### Selected passage
####

The Israeli F-35s

Feb. 27, 2017

In December, Israel took delivery, through the foreign military sales program, of its first two of a planned 50 F-35s. It was nearly 14 years after the Middle Eastern democracy first got involved in the fifth generation fighter program.

What exactly this advanced aircraft is going to do for the Israeli Air Force (IAF) is, well, open to speculation. Some things are obvious. The F-35 will be expected to secure Israeli airspace and accurately attack ground targets, for example. But according to defense experts and the IAF officer in charge of the F-35 program, the fighter’s capability and capacity are so new and untested in the region (or elsewhere, really) that time will show exactly what else the F-35 is able to offer.

####

Stored data:
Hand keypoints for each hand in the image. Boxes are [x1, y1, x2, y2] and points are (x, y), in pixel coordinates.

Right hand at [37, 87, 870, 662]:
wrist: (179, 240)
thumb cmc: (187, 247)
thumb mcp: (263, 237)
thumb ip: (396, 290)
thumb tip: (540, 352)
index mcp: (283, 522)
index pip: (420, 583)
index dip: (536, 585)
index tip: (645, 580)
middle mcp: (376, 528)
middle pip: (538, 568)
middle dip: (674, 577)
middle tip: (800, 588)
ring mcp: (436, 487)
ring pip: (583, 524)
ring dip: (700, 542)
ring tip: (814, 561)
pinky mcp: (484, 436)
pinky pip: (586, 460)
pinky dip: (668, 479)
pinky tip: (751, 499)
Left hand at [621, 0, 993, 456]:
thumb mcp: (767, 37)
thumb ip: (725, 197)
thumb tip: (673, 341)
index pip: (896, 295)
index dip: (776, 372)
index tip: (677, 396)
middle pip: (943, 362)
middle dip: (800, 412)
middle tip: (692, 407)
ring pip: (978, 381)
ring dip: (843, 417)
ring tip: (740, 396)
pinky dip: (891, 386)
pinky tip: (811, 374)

####

### Work instructions
From the text on Israel's F-35s, copy word for word the part starting with "The Israeli F-35s" and going on through "able to offer.". None of the stored entries is needed for this work.

### Finished task
The Israeli F-35s

Feb. 27, 2017

In December, Israel took delivery, through the foreign military sales program, of its first two of a planned 50 F-35s. It was nearly 14 years after the Middle Eastern democracy first got involved in the fifth generation fighter program.

What exactly this advanced aircraft is going to do for the Israeli Air Force (IAF) is, well, open to speculation. Some things are obvious. The F-35 will be expected to secure Israeli airspace and accurately attack ground targets, for example. But according to defense experts and the IAF officer in charge of the F-35 program, the fighter’s capability and capacity are so new and untested in the region (or elsewhere, really) that time will show exactly what else the F-35 is able to offer.